この日も、おかか先生とよっちゃんの間に、緊迫した場面が、何度かありました。
結局、よっちゃんは、逃げていきました。
その後ろ姿をじっと見詰める、おかか先生。
先生は、ナンバー2の証しとして、マーキング(尿スプレー)をします。

先生は今、発情しています。(ちょっと可愛い、独特の鳴き方をします。行動範囲も拡がっています。
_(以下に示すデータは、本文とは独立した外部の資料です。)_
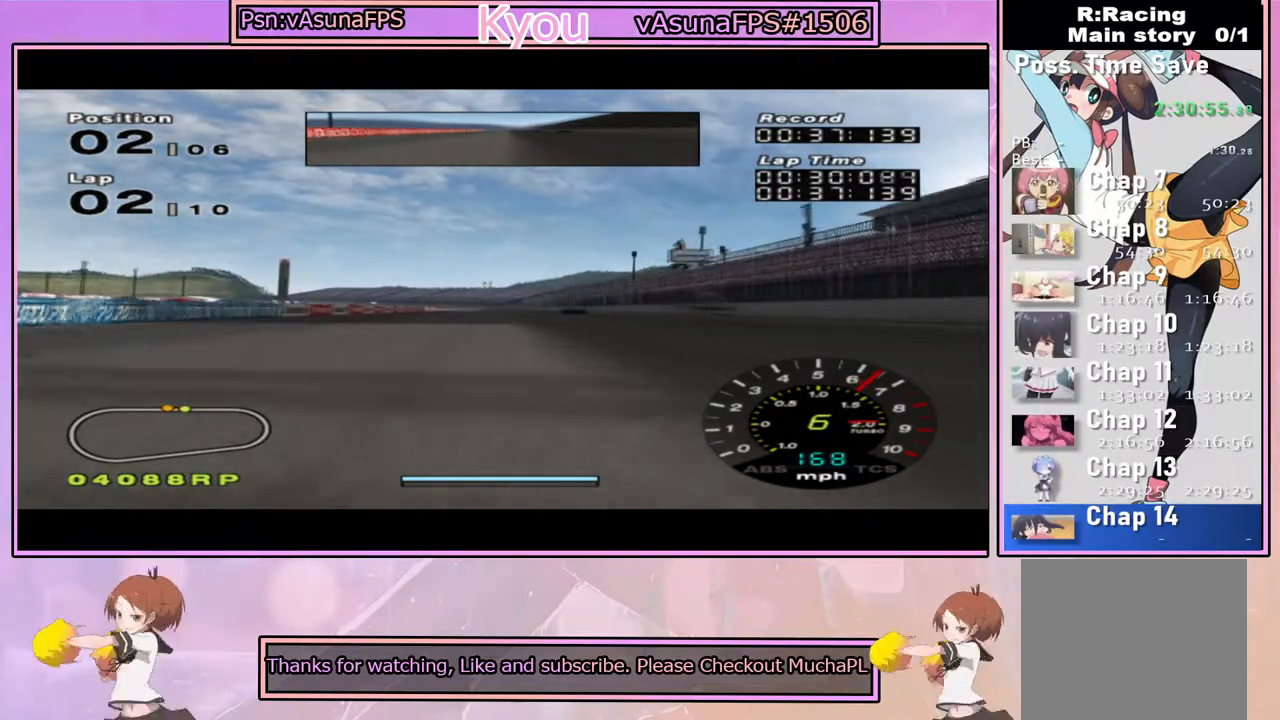
{"dt_ms": 500, "buttons": ["CROSS"], "left_stick": "center", "right_stick": "center", "events": [[17, "left_stick", "right"], [83, "left_stick", "center"]]}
)
先生の尿です。
自らの「男の香り」を確認します。
そして、よっちゃんが逃げ去った方向を、もう一度、睨み付けるのです。

 

 

 

 

 

 

 

 

 

 


春の憂い

2010年03月22日 16時26分00秒 | B地点 おむ

 

 

なんだか元気が出ないや
川岸に降りるのも面倒な気がする
ここから動きたくない
桜が咲き始めて三日め
ここからもよく見える
一分咲きってとこかな
とっても綺麗だけど
愉快に浮かれる気分じゃないよ
咲いた時は嬉しかったけど
今はなぜか悲しい
美しいものって、悲しみを誘うよね
今日は不思議な日だ
カモさん達が、やたらと岸に上がってくる
恋の季節だしね
楽しそうに走り回ってる
でも僕は、そんな気分じゃないんだ
「おむさん、どうしたんだろう?」
「今日はずっと、あそこにいるよ」
「体調でも悪いのかな……?」
「おかか先生に相談してみよう」
「それっ」
「ねえねえ、おかか先生」
「先生ってば」

「ん? どうした?」
「何? おむの奴が、ふさぎ込んでる?」
「う~ん」
「解るような気がするな」
「春の憂い、ってやつだろう」
やがて、日が暮れてきました。
けれど、おむさんは、塀の上から動きませんでした。

―― こういうことが、時々、あるのです。